--- INPUT FOR THIS TASK ---

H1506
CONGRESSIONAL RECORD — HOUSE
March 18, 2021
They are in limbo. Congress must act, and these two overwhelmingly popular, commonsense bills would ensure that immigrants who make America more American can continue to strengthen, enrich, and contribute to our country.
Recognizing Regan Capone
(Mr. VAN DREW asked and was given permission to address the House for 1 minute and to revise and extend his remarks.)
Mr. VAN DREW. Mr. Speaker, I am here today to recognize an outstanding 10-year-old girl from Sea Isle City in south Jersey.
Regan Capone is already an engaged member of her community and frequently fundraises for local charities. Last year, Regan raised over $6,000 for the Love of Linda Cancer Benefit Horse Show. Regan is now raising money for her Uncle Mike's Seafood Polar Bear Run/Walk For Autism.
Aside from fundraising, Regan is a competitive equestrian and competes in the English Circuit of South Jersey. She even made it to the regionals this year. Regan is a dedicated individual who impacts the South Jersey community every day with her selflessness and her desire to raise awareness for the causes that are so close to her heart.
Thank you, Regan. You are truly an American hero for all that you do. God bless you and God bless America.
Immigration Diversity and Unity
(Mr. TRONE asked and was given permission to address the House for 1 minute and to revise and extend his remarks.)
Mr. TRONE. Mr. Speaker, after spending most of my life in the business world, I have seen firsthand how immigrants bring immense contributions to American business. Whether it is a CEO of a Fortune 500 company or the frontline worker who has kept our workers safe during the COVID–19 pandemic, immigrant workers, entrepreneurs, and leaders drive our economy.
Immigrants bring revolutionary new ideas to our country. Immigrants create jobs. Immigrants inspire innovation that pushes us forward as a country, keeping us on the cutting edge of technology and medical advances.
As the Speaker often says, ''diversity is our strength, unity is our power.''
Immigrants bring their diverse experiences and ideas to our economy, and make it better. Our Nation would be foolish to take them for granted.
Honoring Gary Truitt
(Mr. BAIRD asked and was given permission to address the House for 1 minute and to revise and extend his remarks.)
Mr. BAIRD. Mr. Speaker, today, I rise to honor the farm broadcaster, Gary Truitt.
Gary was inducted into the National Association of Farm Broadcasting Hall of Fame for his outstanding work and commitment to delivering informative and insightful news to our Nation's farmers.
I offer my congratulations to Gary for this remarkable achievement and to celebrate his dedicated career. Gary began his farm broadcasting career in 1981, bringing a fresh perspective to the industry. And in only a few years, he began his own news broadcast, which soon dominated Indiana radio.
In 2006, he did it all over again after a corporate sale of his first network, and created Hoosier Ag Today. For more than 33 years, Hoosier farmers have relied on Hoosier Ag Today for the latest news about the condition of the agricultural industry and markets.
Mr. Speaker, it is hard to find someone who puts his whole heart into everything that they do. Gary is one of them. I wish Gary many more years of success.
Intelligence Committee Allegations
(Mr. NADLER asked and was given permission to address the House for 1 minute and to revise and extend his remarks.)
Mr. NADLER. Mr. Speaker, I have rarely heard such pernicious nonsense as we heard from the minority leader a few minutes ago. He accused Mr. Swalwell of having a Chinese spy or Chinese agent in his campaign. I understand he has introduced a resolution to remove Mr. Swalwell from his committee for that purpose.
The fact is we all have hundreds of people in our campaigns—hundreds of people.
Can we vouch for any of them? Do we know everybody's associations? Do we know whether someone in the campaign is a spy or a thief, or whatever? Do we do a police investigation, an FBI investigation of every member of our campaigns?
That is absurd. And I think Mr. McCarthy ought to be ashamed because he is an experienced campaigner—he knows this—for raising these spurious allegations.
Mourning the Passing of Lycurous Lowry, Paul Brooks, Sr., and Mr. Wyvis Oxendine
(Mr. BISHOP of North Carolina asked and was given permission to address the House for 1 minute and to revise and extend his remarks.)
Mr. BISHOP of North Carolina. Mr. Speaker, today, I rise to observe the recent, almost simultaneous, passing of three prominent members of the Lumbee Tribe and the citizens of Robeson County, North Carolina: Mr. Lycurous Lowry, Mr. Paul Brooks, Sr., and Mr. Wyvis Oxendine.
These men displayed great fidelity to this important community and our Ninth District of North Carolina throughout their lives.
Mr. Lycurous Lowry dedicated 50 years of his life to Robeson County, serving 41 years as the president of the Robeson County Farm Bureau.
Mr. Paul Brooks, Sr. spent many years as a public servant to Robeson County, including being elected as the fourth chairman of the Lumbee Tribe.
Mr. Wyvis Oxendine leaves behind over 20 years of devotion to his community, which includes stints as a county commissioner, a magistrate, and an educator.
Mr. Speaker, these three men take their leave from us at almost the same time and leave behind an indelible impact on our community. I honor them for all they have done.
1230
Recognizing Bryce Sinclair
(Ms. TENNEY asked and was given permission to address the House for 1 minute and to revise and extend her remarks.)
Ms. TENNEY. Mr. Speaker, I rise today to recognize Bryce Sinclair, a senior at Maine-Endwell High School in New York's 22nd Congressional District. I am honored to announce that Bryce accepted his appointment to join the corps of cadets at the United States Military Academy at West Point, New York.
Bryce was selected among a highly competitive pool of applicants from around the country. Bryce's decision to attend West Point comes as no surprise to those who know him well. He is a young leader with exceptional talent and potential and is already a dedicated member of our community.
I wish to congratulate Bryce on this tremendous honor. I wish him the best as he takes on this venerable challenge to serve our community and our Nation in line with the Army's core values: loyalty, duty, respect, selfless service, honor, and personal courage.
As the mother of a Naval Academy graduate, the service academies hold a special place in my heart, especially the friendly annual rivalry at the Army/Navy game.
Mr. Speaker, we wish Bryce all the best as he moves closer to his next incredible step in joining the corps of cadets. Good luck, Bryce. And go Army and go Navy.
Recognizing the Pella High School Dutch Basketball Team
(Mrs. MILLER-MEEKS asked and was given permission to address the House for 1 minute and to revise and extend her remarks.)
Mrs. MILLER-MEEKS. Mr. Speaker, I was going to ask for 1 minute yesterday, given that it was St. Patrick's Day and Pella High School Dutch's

---
--- INPUT FOR THIS TASK ---

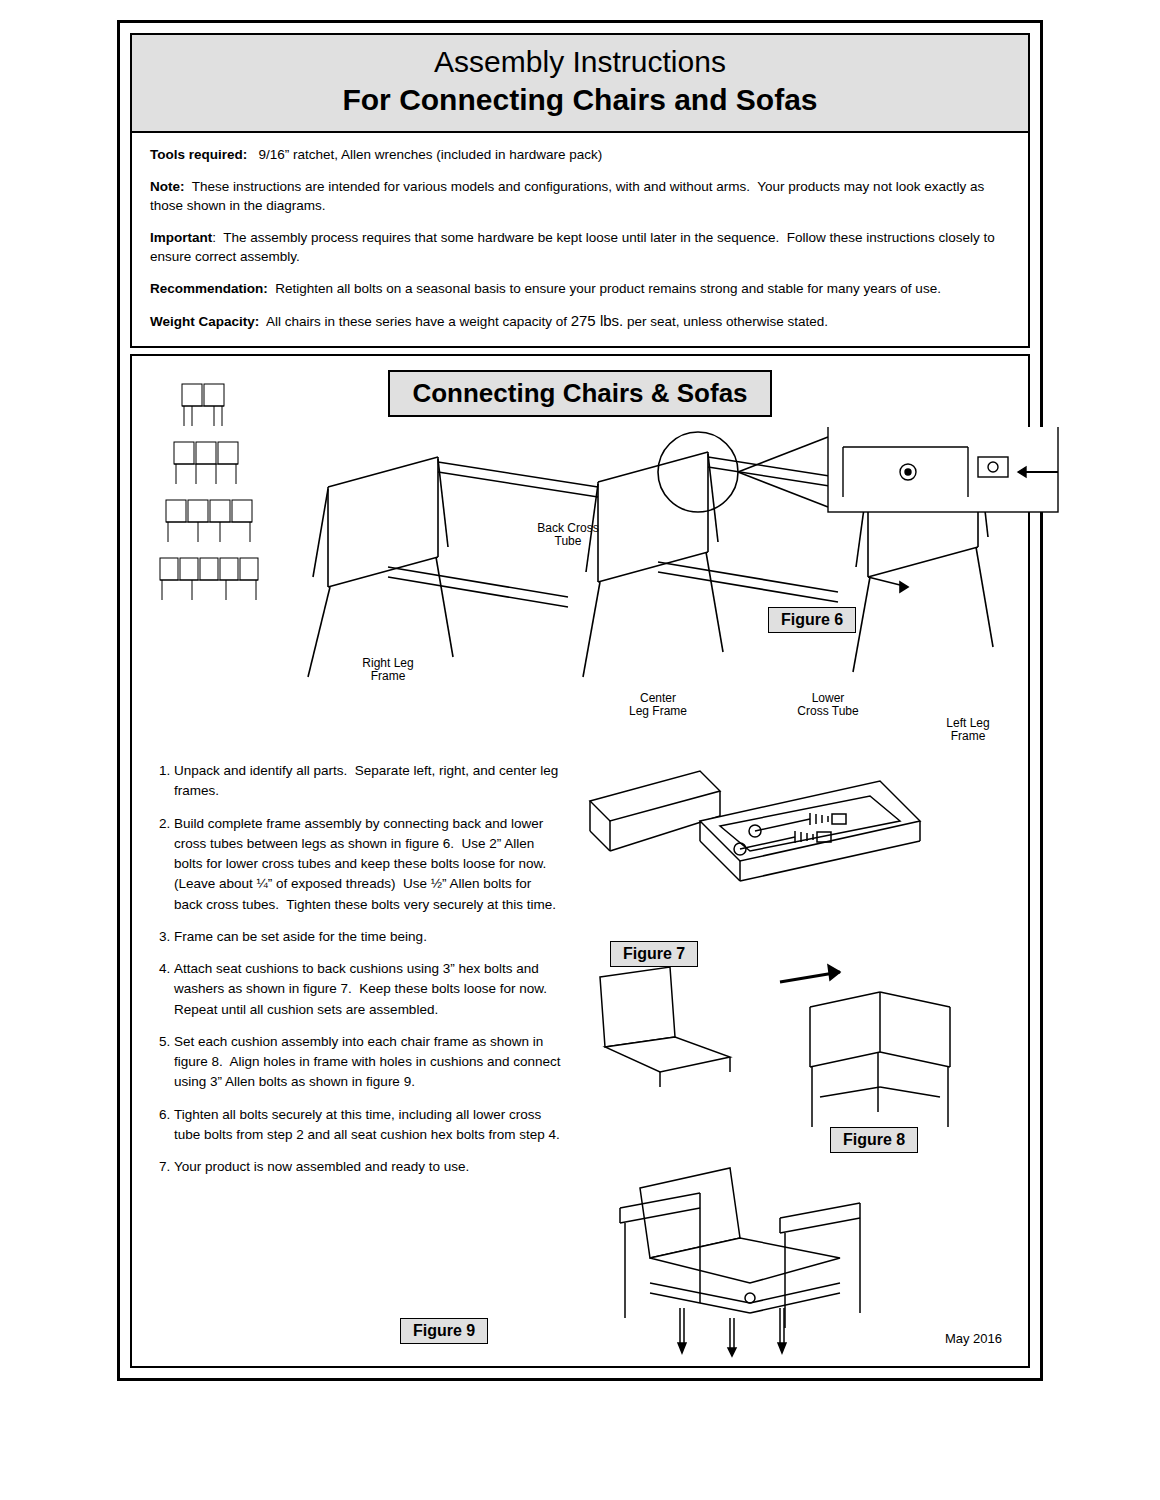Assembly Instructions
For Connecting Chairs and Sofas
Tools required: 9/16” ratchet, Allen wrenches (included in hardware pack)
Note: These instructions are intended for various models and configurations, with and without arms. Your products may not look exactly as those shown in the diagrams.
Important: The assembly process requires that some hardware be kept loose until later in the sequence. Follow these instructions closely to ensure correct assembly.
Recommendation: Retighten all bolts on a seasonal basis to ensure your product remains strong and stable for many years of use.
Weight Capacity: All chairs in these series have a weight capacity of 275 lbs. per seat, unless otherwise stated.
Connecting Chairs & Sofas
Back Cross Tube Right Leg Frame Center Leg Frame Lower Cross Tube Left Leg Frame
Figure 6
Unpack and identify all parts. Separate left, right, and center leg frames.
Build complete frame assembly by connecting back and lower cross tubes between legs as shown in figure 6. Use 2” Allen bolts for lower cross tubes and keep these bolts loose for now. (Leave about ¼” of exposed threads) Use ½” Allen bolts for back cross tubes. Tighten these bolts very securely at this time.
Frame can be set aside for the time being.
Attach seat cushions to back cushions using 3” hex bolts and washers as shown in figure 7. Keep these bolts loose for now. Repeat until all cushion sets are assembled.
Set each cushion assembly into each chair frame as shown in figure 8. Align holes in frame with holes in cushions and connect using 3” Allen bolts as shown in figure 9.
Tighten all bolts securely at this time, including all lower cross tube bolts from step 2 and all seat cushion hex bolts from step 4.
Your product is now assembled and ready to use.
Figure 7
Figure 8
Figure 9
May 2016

---
--- INPUT FOR THIS TASK ---

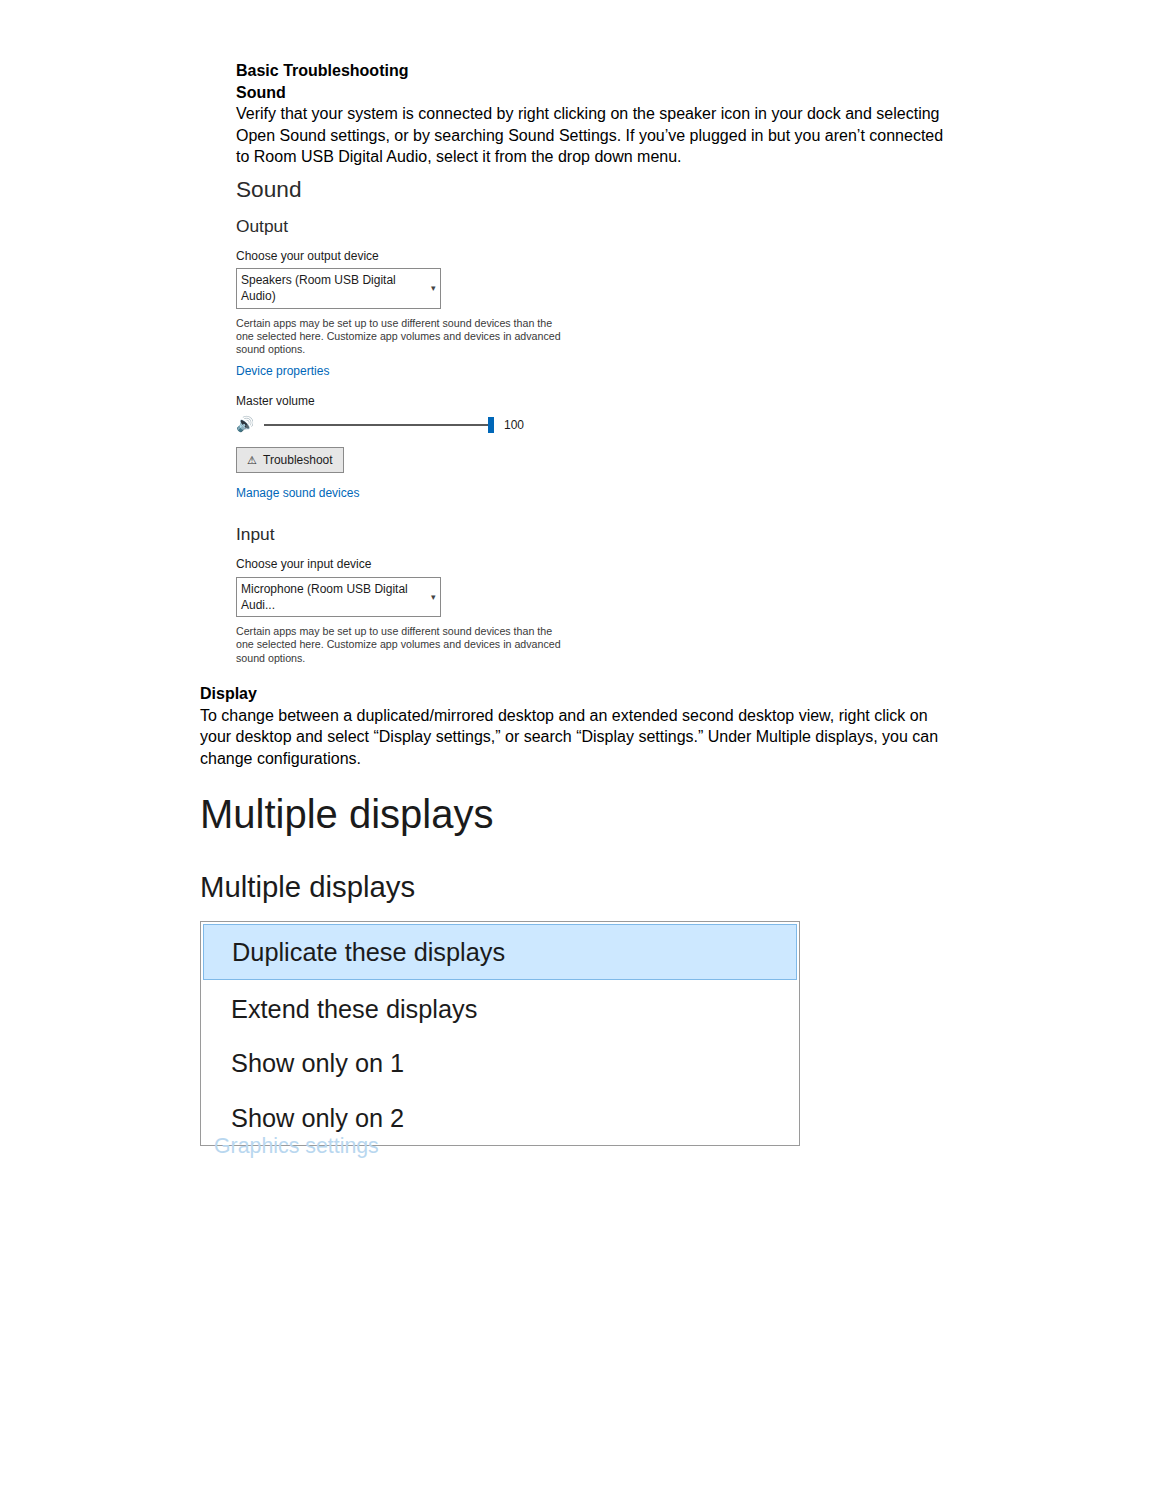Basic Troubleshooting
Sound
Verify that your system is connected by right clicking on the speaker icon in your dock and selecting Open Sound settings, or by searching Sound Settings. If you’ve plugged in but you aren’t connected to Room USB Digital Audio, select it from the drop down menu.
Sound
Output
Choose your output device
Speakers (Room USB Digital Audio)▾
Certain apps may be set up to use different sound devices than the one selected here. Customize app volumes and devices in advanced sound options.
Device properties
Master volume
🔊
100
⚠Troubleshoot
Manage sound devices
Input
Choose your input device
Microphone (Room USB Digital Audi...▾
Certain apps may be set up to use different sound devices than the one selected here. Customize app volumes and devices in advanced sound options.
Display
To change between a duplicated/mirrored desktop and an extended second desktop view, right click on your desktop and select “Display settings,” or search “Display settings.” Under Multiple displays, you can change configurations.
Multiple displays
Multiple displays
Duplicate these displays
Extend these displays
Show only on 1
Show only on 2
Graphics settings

---

Every line above that holds "DREW" should be copied out.

PROBLEM SOLUTION:
(Mr. VAN DREW asked and was given permission to address the House for 1 minute and to revise and extend his remarks.)
Mr. VAN DREW. Mr. Speaker, I am here today to recognize an outstanding 10-year-old girl from Sea Isle City in south Jersey.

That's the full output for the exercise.